The tournament attracted 42 participants ranging from grade-schoolers to participants in their 30s. Players got to choose their preferred console — Playstation 4 or XBOX One, the two most popular of the seven platforms Fortnite can be played on.
Players competed for the first-place prize of a $100 gift card and $50 game card to Fly Trampoline Park, a GameStop gift card and a trophy. Second- and third-place finishers received the same prizes in smaller quantity.
With competitive, headset-wearing gamers deadlocked in the heat of battle, the event also provided a fun, kid-friendly atmosphere complete with neon lights and fog machines. For those who were eliminated from competition, waiting for their turn or just spectating, open consoles were available to play different games such as NBA 2K19.
A majority of the participants were children who were ecstatic to just be at the event with their friends. Win or lose, attitudes were positive.
“It’s super exciting,” 10-year-old Matias Lottinville said. Lottinville, who was one of the first to play, said the tournament was more challenging than playing at home against his friends online.
Julie Pageau, Lottinville’s mother, cheered on Matias while a younger son played Fortnite on his iPhone.
“I thought dad would be here, not mom,” Pageau said, laughing.
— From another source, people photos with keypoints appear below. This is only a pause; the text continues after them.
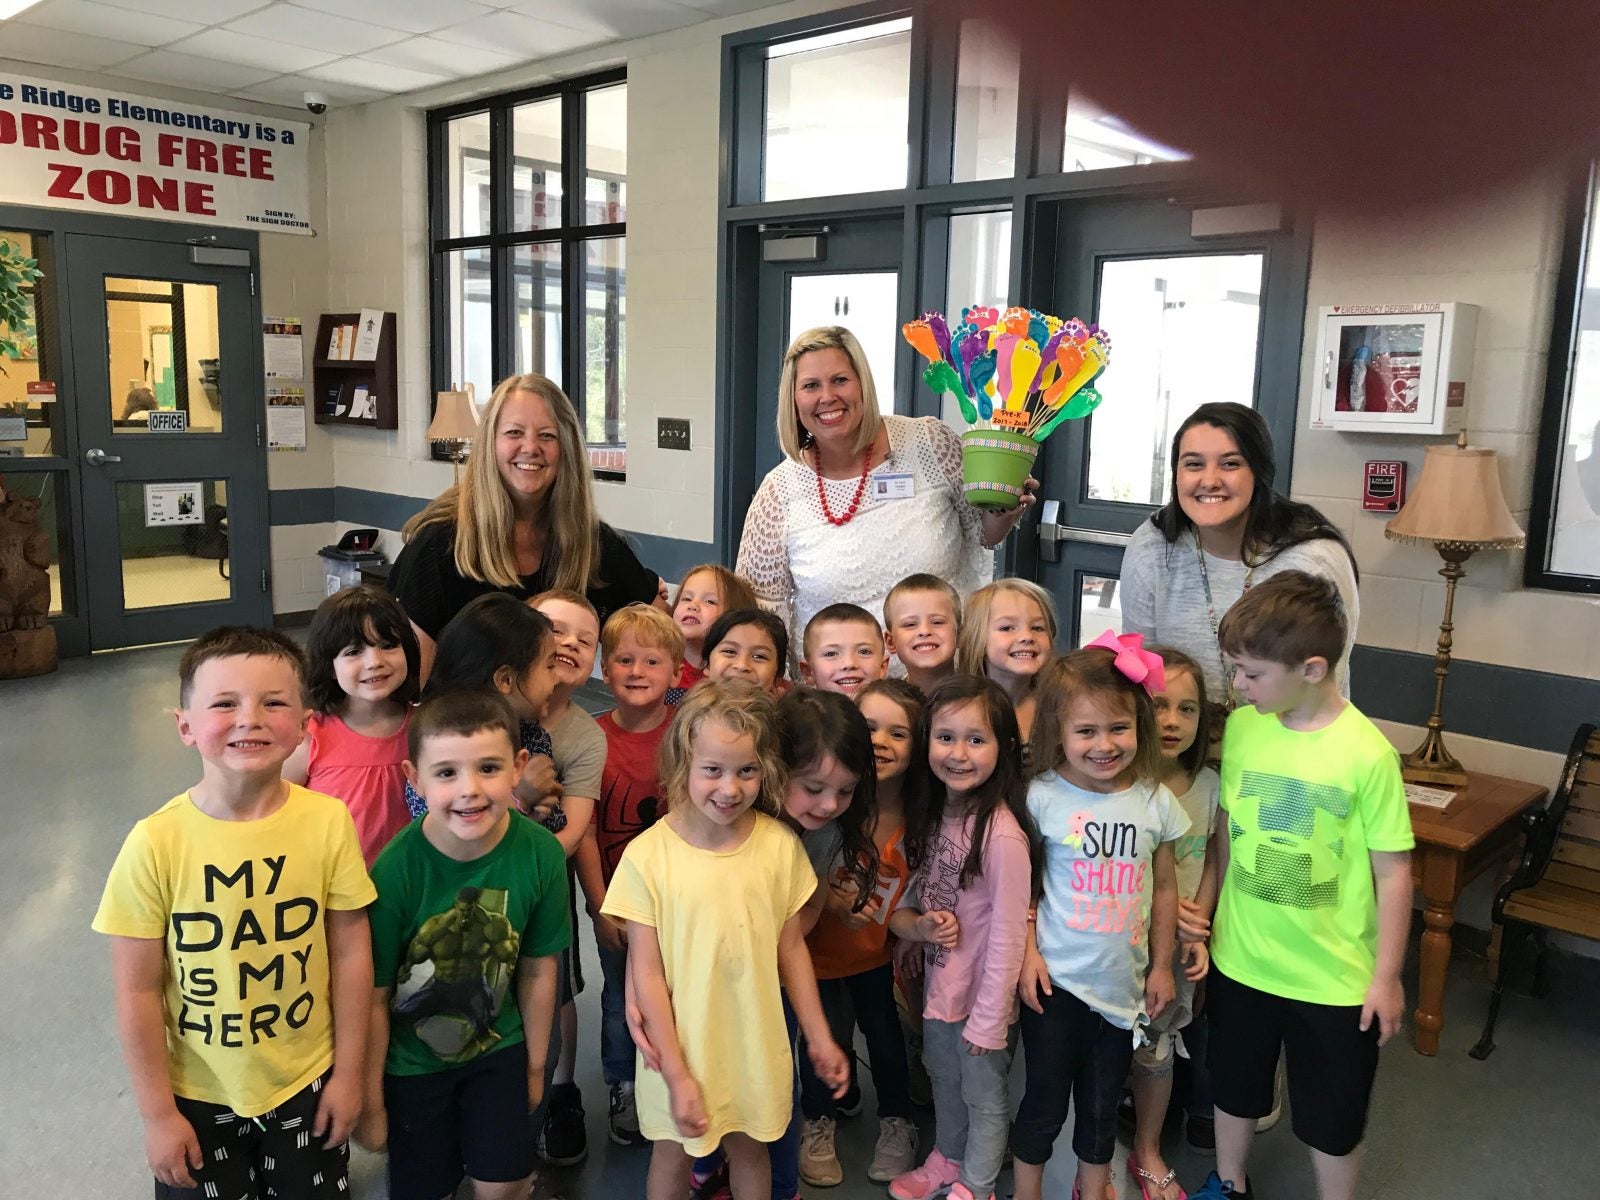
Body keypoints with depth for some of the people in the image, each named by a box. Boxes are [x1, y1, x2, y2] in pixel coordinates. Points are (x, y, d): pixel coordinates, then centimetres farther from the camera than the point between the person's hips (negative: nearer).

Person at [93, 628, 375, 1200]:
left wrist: (348, 1073, -1)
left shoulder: (329, 822, -16)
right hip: (197, 1096, -1)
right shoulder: (156, 843, -20)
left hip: (307, 1083, 1)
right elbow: (138, 992, -11)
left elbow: (351, 953, -7)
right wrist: (157, 1112, -5)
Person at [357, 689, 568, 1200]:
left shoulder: (540, 853, -21)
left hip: (497, 1048, 2)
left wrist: (535, 1063, 6)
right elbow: (374, 996, -17)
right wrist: (370, 1101, -6)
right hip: (411, 1061, -1)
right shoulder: (396, 869, -29)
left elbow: (538, 969, -5)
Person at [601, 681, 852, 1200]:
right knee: (672, 1154, 19)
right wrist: (677, 1075, -13)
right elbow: (647, 972, -14)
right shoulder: (648, 855, -19)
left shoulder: (780, 845, -11)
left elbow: (792, 947, 1)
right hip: (680, 1047, -2)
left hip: (758, 1045, 2)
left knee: (750, 1149, 22)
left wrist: (819, 1037, 7)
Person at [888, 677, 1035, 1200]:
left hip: (981, 995, -7)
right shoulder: (931, 816, -3)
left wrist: (988, 1020, -17)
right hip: (938, 985, 7)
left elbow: (1007, 936, -23)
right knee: (944, 1082, 27)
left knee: (984, 1097, 16)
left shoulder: (1002, 834, -28)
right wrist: (915, 924, -13)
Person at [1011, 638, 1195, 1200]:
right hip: (1056, 983, -2)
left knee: (1101, 1105, 19)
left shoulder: (1156, 802, -6)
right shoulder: (1042, 797, -13)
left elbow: (1164, 887, 5)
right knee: (1044, 1101, 11)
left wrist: (1161, 965, 9)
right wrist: (1027, 951, -9)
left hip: (1123, 986, 2)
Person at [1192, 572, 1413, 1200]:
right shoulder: (1241, 728, -8)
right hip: (1240, 959, 4)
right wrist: (1212, 914, 10)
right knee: (1234, 1087, 25)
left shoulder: (1367, 753, -21)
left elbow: (1393, 871, -13)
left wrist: (1386, 977, -8)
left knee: (1332, 1119, 16)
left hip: (1333, 978, -4)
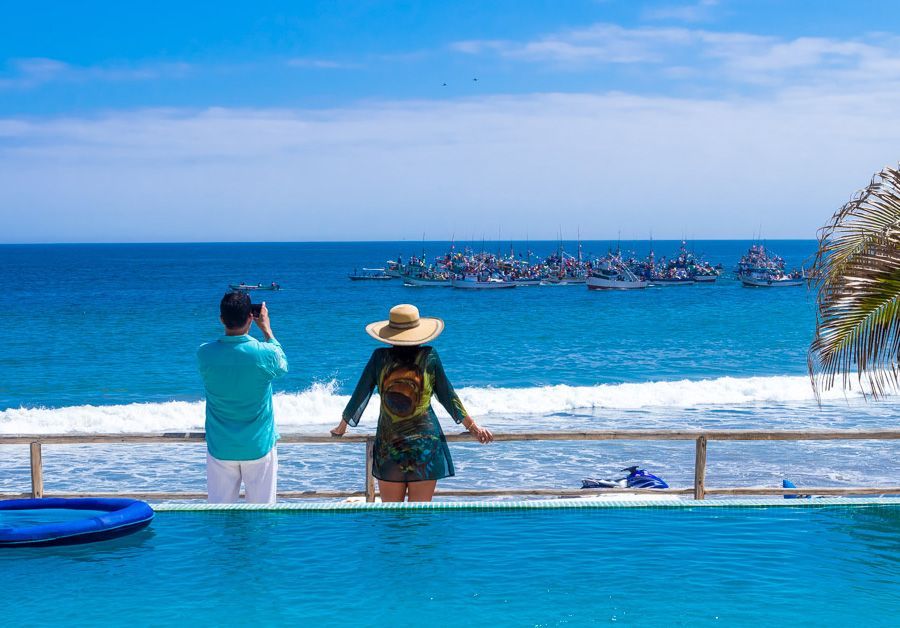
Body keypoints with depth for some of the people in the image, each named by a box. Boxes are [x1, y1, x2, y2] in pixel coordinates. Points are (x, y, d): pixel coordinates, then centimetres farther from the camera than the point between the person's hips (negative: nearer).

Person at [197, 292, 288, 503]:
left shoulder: (204, 354, -10)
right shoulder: (264, 354, -15)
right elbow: (282, 365, 9)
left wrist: (229, 321, 13)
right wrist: (266, 328, 17)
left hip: (220, 449, 2)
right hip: (258, 447, -1)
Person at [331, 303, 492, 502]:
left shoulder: (380, 357, -1)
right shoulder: (429, 356, -2)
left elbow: (360, 396, 7)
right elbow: (447, 396, 5)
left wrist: (341, 427, 22)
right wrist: (472, 426, 18)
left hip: (389, 446, 1)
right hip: (426, 443, -1)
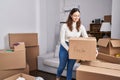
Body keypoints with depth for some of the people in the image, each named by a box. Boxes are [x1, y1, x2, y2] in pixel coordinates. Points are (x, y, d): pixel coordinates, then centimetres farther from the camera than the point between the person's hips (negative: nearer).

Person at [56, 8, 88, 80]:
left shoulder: (81, 27, -6)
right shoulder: (65, 26, -14)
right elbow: (62, 40, -15)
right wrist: (68, 49, -29)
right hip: (64, 48, -2)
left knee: (70, 67, 10)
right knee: (62, 65, 11)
The single-elimination tournament began with seven waves of six-person matches. In each match, a victor was decided by their total number of kills. In the second and final round, the matches consisted of four contestants.
In the final round, everyone played conservatively, focusing on building defenses and attempting to snipe opponents from afar. It went down to the wire, with 8-year-old William Smith taking an early lead and maintaining it with four kills halfway through the 10-minute match.
In the waning minutes, 12-year-old Tylen Renfroe took a commanding three-kill lead over Smith and the other two contestants. His lead was too big for Smith or the others to overcome, allowing Renfroe to walk away with a decisive 10-kill victory.
“It was good to win every round and it was super exciting,” Renfroe said. “I thought I was gonna lose in the second round."
Although the tournament was Renfroe’s first e-sports competition, he is a seasoned Fortnite vet.
“I probably play like six hours a day,” he said.
E-sports leagues and competitions have exploded in popularity over the past five years, spawning pro leagues around the globe and creating scholarship opportunities for college students. In Alaska, it’s a sanctioned activity at several high schools.
Given all of that, The Alaska Club hopes to make Fortnite tournaments a monthly occurrence in order to bring more people through its doors.
“A lot of kids play video games right now, so getting them and possibly other people into the gym and its atmosphere while having the event here allows them to see what else they can do," Alaska Club fitness director and youth activities coordinator Ben Griffith said.
The Alaska Club’s next Fortnite tournament in collaboration with Fly Trampoline Park is scheduled for May 18 at The Alaska Club South.